▶ _What this task involves_
Where a line looks odd, keep it as it is and transcribe all the material.

▶ _Input material_
::::::

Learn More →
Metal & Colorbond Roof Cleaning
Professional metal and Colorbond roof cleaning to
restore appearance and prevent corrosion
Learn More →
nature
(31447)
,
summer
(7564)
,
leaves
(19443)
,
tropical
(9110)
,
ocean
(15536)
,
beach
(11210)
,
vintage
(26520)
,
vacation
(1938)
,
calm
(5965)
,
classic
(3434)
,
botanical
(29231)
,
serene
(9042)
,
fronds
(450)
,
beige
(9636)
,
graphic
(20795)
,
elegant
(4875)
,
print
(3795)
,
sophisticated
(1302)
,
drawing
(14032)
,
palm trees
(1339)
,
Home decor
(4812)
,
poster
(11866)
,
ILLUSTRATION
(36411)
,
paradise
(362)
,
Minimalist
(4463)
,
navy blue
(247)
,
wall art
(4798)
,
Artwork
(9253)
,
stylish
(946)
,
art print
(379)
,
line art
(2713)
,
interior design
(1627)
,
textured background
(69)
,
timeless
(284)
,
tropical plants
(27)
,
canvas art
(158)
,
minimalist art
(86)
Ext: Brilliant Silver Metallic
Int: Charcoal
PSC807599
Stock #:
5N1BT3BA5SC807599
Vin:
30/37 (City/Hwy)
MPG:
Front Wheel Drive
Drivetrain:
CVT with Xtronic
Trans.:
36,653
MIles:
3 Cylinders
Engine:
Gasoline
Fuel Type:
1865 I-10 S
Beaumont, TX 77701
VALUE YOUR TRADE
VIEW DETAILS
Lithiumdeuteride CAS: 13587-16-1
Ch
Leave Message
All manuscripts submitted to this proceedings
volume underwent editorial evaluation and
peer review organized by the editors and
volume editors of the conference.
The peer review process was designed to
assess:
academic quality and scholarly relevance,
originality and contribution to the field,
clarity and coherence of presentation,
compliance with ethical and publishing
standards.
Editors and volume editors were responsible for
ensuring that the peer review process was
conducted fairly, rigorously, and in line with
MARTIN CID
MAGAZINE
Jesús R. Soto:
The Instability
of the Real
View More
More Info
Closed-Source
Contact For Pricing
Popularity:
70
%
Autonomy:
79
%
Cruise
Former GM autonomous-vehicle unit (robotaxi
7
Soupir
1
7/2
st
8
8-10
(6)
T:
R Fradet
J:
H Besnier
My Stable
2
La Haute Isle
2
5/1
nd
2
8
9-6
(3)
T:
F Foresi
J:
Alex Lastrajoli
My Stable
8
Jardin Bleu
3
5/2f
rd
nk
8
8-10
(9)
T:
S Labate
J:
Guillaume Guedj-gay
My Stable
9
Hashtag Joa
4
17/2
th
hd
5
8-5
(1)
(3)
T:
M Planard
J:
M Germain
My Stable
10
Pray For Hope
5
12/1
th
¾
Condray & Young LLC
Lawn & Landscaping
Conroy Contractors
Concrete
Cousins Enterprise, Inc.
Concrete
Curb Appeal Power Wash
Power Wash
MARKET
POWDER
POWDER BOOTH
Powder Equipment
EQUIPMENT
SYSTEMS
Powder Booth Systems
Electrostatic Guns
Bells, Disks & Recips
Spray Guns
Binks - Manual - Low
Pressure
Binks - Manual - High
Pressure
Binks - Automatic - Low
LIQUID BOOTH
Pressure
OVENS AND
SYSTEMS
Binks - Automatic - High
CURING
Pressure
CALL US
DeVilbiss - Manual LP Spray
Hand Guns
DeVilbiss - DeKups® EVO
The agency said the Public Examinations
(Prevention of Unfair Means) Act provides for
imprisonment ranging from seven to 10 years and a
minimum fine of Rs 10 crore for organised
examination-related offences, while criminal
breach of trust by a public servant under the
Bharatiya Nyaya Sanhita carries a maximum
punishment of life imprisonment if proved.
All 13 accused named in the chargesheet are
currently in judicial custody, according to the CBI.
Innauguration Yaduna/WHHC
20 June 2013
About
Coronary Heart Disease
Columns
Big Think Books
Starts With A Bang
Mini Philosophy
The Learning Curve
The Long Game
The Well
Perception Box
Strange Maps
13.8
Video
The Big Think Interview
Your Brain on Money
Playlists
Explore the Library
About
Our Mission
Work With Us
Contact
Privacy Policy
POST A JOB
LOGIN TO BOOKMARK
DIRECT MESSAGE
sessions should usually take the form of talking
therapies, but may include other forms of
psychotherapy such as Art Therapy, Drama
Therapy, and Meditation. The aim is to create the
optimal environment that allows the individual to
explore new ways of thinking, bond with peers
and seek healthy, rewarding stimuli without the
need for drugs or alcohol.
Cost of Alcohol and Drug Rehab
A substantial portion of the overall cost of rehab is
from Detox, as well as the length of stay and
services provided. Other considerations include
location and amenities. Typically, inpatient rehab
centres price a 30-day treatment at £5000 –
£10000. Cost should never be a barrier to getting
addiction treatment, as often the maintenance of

::::::

▶ _Response box_
Learn More →
Metal & Colorbond Roof Cleaning
Professional metal and Colorbond roof cleaning to
restore appearance and prevent corrosion
Learn More →
nature
(31447)
,
summer
(7564)
,
leaves
(19443)
,
tropical
(9110)
,
ocean
(15536)
,
beach
(11210)
,
vintage
(26520)
,
vacation
(1938)
,
calm
(5965)
,
classic
(3434)
,
botanical
(29231)
,
serene
(9042)
,
fronds
(450)
,
beige
(9636)
,
graphic
(20795)
,
elegant
(4875)
,
print
(3795)
,
sophisticated
(1302)
,
drawing
(14032)
,
palm trees
(1339)
,
Home decor
(4812)
,
poster
(11866)
,
ILLUSTRATION
(36411)
,
paradise
(362)
,
Minimalist
(4463)
,
navy blue
(247)
,
wall art
(4798)
,
Artwork
(9253)
,
stylish
(946)
,
art print
(379)
,
line art
(2713)
,
interior design
(1627)
,
textured background
(69)
,
timeless
(284)
,
tropical plants
(27)
,
canvas art
(158)
,
minimalist art
(86)
Ext: Brilliant Silver Metallic
Int: Charcoal
PSC807599
Stock #:
5N1BT3BA5SC807599
Vin:
30/37 (City/Hwy)
MPG:
Front Wheel Drive
Drivetrain:
CVT with Xtronic
Trans.:
36,653
MIles:
3 Cylinders
Engine:
Gasoline
Fuel Type:
1865 I-10 S
Beaumont, TX 77701
VALUE YOUR TRADE
VIEW DETAILS
Lithiumdeuteride CAS: 13587-16-1
Ch
Leave Message
All manuscripts submitted to this proceedings
volume underwent editorial evaluation and
peer review organized by the editors and
volume editors of the conference.
The peer review process was designed to
assess:
academic quality and scholarly relevance,
originality and contribution to the field,
clarity and coherence of presentation,
compliance with ethical and publishing
standards.
Editors and volume editors were responsible for
ensuring that the peer review process was
conducted fairly, rigorously, and in line with
MARTIN CID
MAGAZINE
Jesús R. Soto:
The Instability
of the Real
View More
More Info
Closed-Source
Contact For Pricing
Popularity:
70
%
Autonomy:
79
%
Cruise
Former GM autonomous-vehicle unit (robotaxi
7
Soupir
1
7/2
st
8
8-10
(6)
T:
R Fradet
J:
H Besnier
My Stable
2
La Haute Isle
2
5/1
nd
2
8
9-6
(3)
T:
F Foresi
J:
Alex Lastrajoli
My Stable
8
Jardin Bleu
3
5/2f
rd
nk
8
8-10
(9)
T:
S Labate
J:
Guillaume Guedj-gay
My Stable
9
Hashtag Joa
4
17/2
th
hd
5
8-5
(1)
(3)
T:
M Planard
J:
M Germain
My Stable
10
Pray For Hope
5
12/1
th
¾
Condray & Young LLC
Lawn & Landscaping
Conroy Contractors
Concrete
Cousins Enterprise, Inc.
Concrete
Curb Appeal Power Wash
Power Wash
MARKET
POWDER
POWDER BOOTH
Powder Equipment
EQUIPMENT
SYSTEMS
Powder Booth Systems
Electrostatic Guns
Bells, Disks & Recips
Spray Guns
Binks - Manual - Low
Pressure
Binks - Manual - High
Pressure
Binks - Automatic - Low
LIQUID BOOTH
Pressure
OVENS AND
SYSTEMS
Binks - Automatic - High
CURING
Pressure
CALL US
DeVilbiss - Manual LP Spray
Hand Guns
DeVilbiss - DeKups® EVO
The agency said the Public Examinations
(Prevention of Unfair Means) Act provides for
imprisonment ranging from seven to 10 years and a
minimum fine of Rs 10 crore for organised
examination-related offences, while criminal
breach of trust by a public servant under the
Bharatiya Nyaya Sanhita carries a maximum
punishment of life imprisonment if proved.
All 13 accused named in the chargesheet are
currently in judicial custody, according to the CBI.
Innauguration Yaduna/WHHC
20 June 2013
About
Coronary Heart Disease
Columns
Big Think Books
Starts With A Bang
Mini Philosophy
The Learning Curve
The Long Game
The Well
Perception Box
Strange Maps
13.8
Video
The Big Think Interview
Your Brain on Money
Playlists
Explore the Library
About
Our Mission
Work With Us
Contact
Privacy Policy
POST A JOB
LOGIN TO BOOKMARK
DIRECT MESSAGE
sessions should usually take the form of talking
therapies, but may include other forms of
psychotherapy such as Art Therapy, Drama
Therapy, and Meditation. The aim is to create the
optimal environment that allows the individual to
explore new ways of thinking, bond with peers
and seek healthy, rewarding stimuli without the
need for drugs or alcohol.
Cost of Alcohol and Drug Rehab
A substantial portion of the overall cost of rehab is
from Detox, as well as the length of stay and
services provided. Other considerations include
location and amenities. Typically, inpatient rehab
centres price a 30-day treatment at £5000 –
£10000. Cost should never be a barrier to getting
addiction treatment, as often the maintenance of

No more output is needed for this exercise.